This time, I focused on obtaining good flat images. I took some sample images with me from other folks to make sure mine were vaguely similar, and this helped a lot (stored the other sample flat images on my cell phone for reference!).
I waited until about 9:30PM until Orion rose out of the mucky light pollution. My target was for three minute exposures, for about an hour's worth of data. However, my scope had other plans! :-( After a night of behaving nicely, it began an RA drift on it's own, maybe half a degree or so every four or five seconds. I could not understand why the scope was doing this. The motor was making some odd noises, and the amp meter fluctuated ever so slightly as the scope went on its merry way. Very strange.

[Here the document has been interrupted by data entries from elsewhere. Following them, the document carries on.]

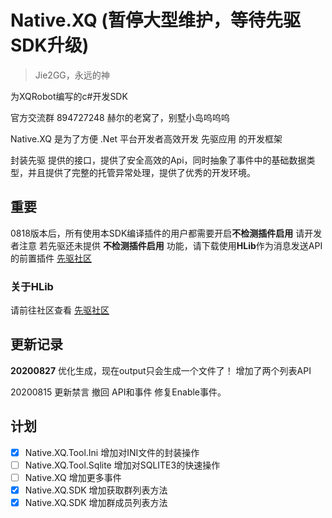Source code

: # Native.XQ (暂停大型维护，等待先驱SDK升级)
> Jie2GG，永远的神

为XQRobot编写的c#开发SDK

官方交流群 894727248 赫尔的老窝了，别墅小岛呜呜呜

Native.XQ 是为了方便 .Net 平台开发者高效开发 先驱应用 的开发框架

封装先驱 提供的接口，提供了安全高效的Api，同时抽象了事件中的基础数据类型，并且提供了完整的托管异常处理，提供了优秀的开发环境。

## 重要
0818版本后，所有使用本SDK编译插件的用户都需要开启**不检测插件启用** 请开发者注意
若先驱还未提供 **不检测插件启用** 功能，请下载使用**HLib**作为消息发送API的前置插件 [先驱社区](https://discuss.xianqubot.com/d/27)

### 关于HLib
请前往社区查看 [先驱社区](https://discuss.xianqubot.com/d/27)

## 更新记录
**20200827** 
优化生成，现在output只会生成一个文件了！
增加了两个列表API

20200815 更新禁言 撤回 API和事件 修复Enable事件。

## 计划
- [X] Native.XQ.Tool.Ini 增加对INI文件的封装操作 
- [ ] Native.XQ.Tool.Sqlite 增加对SQLITE3的快速操作
- [ ] Native.XQ 增加更多事件
- [X] Native.XQ.SDK 增加获取群列表方法
- [X] Native.XQ.SDK 增加群成员列表方法
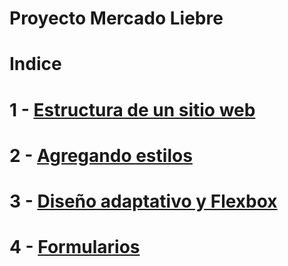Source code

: # Proyecto Mercado Liebre
# Indice
# 1 - [Estructura de un sitio web](https://github.com/Nikks998/mercadoLiebre/tree/estructura-de-pagina)

# 2 - [Agregando estilos](https://github.com/Nikks998/mercadoLiebre/tree/estilos-de-pagina)

# 3 - [Diseño adaptativo y Flexbox](https://github.com/Nikks998/mercadoLiebre/tree/flexbox)

# 4 - [Formularios](https://github.com/Nikks998/mercadoLiebre/tree/formularios)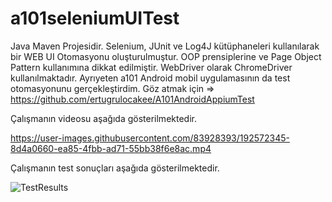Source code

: # a101seleniumUITest

Java Maven Projesidir. Selenium, JUnit ve Log4J kütüphaneleri kullanılarak bir WEB UI Otomasyonu oluşturulmuştur. OOP prensiplerine ve Page Object Pattern kullanımına dikkat edilmiştir. WebDriver olarak ChromeDriver kullanılmaktadır.
Ayrıyeten a101 Android mobil uygulamasının da test otomasyonunu gerçekleştirdim. Göz atmak için => https://github.com/ertugrulocakee/A101AndroidAppiumTest 

Çalışmanın videosu aşağıda gösterilmektedir.


https://user-images.githubusercontent.com/83928393/192572345-8d4a0660-ea85-4fbb-ad71-55bb38f6e8ac.mp4



Çalışmanın test sonuçları aşağıda gösterilmektedir.


![TestResults](https://user-images.githubusercontent.com/83928393/192572415-7fe8817a-4d1a-4946-9c09-d475422e8b4a.png)

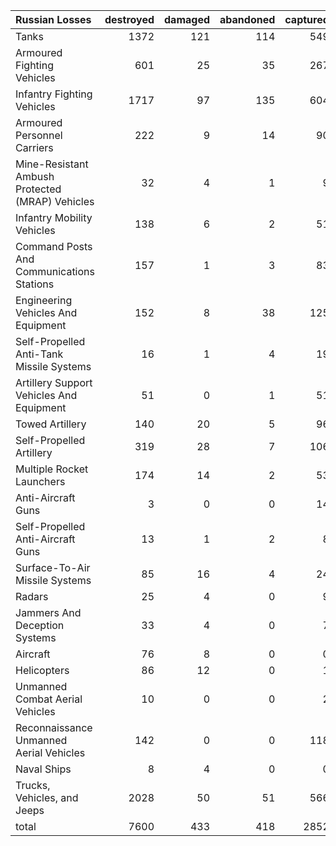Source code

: | Russian Losses                                   |   destroyed |   damaged |   abandoned |   captured |   total |
|:-------------------------------------------------|------------:|----------:|------------:|-----------:|--------:|
| Tanks                                            |        1372 |       121 |         114 |        549 |    2156 |
| Armoured Fighting Vehicles                       |         601 |        25 |          35 |        267 |     928 |
| Infantry Fighting Vehicles                       |        1717 |        97 |         135 |        604 |    2553 |
| Armoured Personnel Carriers                      |         222 |         9 |          14 |         90 |     335 |
| Mine-Resistant Ambush Protected  (MRAP) Vehicles |          32 |         4 |           1 |          9 |      46 |
| Infantry Mobility Vehicles                       |         138 |         6 |           2 |         51 |     197 |
| Command Posts And Communications Stations        |         157 |         1 |           3 |         83 |     244 |
| Engineering Vehicles And Equipment               |         152 |         8 |          38 |        125 |     323 |
| Self-Propelled Anti-Tank Missile Systems         |          16 |         1 |           4 |         19 |      40 |
| Artillery Support Vehicles And Equipment         |          51 |         0 |           1 |         51 |     103 |
| Towed Artillery                                  |         140 |        20 |           5 |         96 |     261 |
| Self-Propelled Artillery                         |         319 |        28 |           7 |        106 |     460 |
| Multiple Rocket Launchers                        |         174 |        14 |           2 |         53 |     243 |
| Anti-Aircraft Guns                               |           3 |         0 |           0 |         14 |      17 |
| Self-Propelled Anti-Aircraft Guns                |          13 |         1 |           2 |          8 |      24 |
| Surface-To-Air Missile Systems                   |          85 |        16 |           4 |         24 |     129 |
| Radars                                           |          25 |         4 |           0 |          9 |      38 |
| Jammers And Deception Systems                    |          33 |         4 |           0 |          7 |      44 |
| Aircraft                                         |          76 |         8 |           0 |          0 |      84 |
| Helicopters                                      |          86 |        12 |           0 |          1 |      99 |
| Unmanned Combat Aerial Vehicles                  |          10 |         0 |           0 |          2 |      12 |
| Reconnaissance Unmanned Aerial Vehicles          |         142 |         0 |           0 |        118 |     260 |
| Naval Ships                                      |           8 |         4 |           0 |          0 |      12 |
| Trucks, Vehicles, and Jeeps                      |        2028 |        50 |          51 |        566 |    2695 |
| total                                            |        7600 |       433 |         418 |       2852 |   11303 |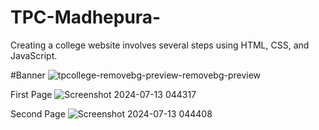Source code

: # TPC-Madhepura-
Creating a college website involves several steps using HTML, CSS, and JavaScript.


#Banner 
![tpcollege-removebg-preview-removebg-preview](https://github.com/user-attachments/assets/62d3af1d-9a77-4a2d-8c2e-ddee431ac7ec)

First Page 
![Screenshot 2024-07-13 044317](https://github.com/user-attachments/assets/ec079dbb-a939-4b61-9983-307d1631ef6f)


Second Page
![Screenshot 2024-07-13 044408](https://github.com/user-attachments/assets/69f0df4f-d74f-4f71-b633-51d748b9d51a)

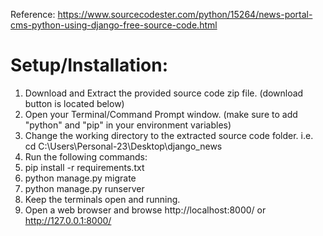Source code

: Reference: https://www.sourcecodester.com/python/15264/news-portal-cms-python-using-django-free-source-code.html


# Setup/Installation:
1. Download and Extract the provided source code zip file. (download button is located below)
2. Open your Terminal/Command Prompt window. (make sure to add "python" and "pip" in your environment variables)
3. Change the working directory to the extracted source code folder. i.e. cd C:\Users\Personal-23\Desktop\django_news
4. Run the following commands:
5. pip install -r requirements.txt
6. python manage.py migrate
7. python manage.py runserver
8. Keep the terminals open and running.
9. Open a web browser and browse http://localhost:8000/ or http://127.0.0.1:8000/
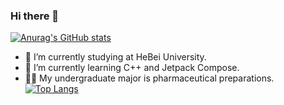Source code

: ### Hi there 👋
[![Anurag's GitHub stats](https://github-readme-stats.vercel.app/api?username=sasaju)](https://github.com/anuraghazra/github-readme-stats)

- 🔭 I’m currently studying at HeBei University.
- 🌱 I’m currently learning C++ and Jetpack Compose.
- 🧑‍🎓 My undergraduate major is pharmaceutical preparations.\
[![Top Langs](https://github-readme-stats.vercel.app/api/top-langs/?username=sasaju&layout=compact)](https://github.com/anuraghazra/github-readme-stats)
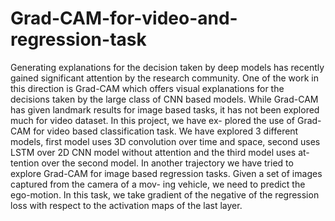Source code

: # Grad-CAM-for-video-and-regression-task
Generating explanations for the decision taken by deep models
has recently gained significant attention by the research
community. One of the work in this direction is Grad-CAM
which offers visual explanations for the decisions taken by
the large class of CNN based models. While Grad-CAM has
given landmark results for image based tasks, it has not been
explored much for video dataset. In this project, we have ex-
plored the use of Grad-CAM for video based classification
task. We have explored 3 different models, first model uses
3D convolution over time and space, second uses LSTM over
2D CNN model without attention and the third model uses at-
tention over the second model. In another trajectory we have
tried to explore Grad-CAM for image based regression tasks.
Given a set of images captured from the camera of a mov-
ing vehicle, we need to predict the ego-motion. In this task,
we take gradient of the negative of the regression loss with
respect to the activation maps of the last layer.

So, I only managed to capture two three minute frames. In the raw data, the light pollution is still highly evident. You can see it in the final image below, with the lighter shade of darkness at the right of the image. I think that unless I buy a fancy filter, imaging at the usual, local spot is now out of the question.

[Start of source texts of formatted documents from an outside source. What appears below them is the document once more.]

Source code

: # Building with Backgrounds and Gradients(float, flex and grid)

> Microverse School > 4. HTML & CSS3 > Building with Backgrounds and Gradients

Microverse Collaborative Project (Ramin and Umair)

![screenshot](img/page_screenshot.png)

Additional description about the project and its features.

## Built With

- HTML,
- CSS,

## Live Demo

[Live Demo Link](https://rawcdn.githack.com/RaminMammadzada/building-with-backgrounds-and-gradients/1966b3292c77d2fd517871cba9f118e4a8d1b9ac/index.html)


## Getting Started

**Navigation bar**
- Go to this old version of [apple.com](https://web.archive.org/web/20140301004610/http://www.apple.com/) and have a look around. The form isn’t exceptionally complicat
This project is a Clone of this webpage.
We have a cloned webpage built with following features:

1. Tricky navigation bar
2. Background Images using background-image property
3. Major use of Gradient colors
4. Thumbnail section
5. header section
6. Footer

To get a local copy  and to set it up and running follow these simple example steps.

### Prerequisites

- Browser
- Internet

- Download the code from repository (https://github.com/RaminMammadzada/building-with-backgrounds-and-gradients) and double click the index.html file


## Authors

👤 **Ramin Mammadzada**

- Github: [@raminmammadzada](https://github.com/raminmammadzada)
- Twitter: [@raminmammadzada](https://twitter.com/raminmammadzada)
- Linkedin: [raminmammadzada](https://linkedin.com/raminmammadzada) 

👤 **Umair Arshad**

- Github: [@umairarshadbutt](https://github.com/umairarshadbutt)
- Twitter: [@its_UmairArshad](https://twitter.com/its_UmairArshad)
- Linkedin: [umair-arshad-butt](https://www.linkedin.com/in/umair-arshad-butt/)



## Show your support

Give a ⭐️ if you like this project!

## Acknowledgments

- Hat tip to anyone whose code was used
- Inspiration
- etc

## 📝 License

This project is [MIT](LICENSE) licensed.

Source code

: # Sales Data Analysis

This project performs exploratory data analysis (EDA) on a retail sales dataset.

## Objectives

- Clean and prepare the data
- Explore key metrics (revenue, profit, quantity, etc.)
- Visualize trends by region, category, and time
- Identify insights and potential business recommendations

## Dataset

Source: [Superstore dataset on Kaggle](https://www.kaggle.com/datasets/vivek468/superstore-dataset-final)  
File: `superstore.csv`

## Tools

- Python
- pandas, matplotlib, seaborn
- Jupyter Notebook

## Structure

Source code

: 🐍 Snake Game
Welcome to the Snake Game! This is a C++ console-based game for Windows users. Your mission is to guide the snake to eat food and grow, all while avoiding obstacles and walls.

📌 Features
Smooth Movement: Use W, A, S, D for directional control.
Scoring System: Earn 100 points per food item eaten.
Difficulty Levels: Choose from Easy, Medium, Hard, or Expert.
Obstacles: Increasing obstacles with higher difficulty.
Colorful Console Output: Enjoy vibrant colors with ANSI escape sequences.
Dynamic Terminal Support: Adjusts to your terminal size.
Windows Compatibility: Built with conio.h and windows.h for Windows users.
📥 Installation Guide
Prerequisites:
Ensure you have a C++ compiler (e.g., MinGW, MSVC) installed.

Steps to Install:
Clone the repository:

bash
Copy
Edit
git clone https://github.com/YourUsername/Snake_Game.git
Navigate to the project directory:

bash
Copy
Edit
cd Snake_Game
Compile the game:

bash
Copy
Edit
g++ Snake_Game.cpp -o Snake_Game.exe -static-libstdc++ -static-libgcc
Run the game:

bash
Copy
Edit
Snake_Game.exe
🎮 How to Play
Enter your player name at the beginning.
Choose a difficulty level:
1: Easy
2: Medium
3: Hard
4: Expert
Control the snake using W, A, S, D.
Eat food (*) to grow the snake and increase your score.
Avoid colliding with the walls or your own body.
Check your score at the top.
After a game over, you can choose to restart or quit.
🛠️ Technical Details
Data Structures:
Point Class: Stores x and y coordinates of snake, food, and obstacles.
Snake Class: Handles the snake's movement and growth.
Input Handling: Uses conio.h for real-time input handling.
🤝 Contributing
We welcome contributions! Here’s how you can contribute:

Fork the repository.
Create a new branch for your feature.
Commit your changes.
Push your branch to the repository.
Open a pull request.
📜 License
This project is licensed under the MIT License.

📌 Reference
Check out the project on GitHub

Anyway, below is the resulting image. Better than my last attempt IMHO but it has a long way to go. The Running Man nebula is more pronounced, and the colors are a bit more vibrant.
- Nikon D40
- William Optics 66mm Petzval mounted atop Meade LX200 8" SCT with Milburn Wedge
- 2 * 3 min light frames @ ISO800
- 5 * flat frames
- 10 * bias frames
- 2 * dark frames
- Stacked in Deep Sky Stacker
- Auto Level adjustment in Photoshop
- Noise Reduction in NeatImage
I will need to spend some time determining my new LX200 issue. I really hope this isn't the start of another RA runaway issue. I can't afford to send it to California for repairs again!!!! In the meantime, my next outing will be a pure visual exercise. My Lightbridge needs to gather some photons and I need some time to back off the imaging and enjoy the night sky without doing it behind a camera.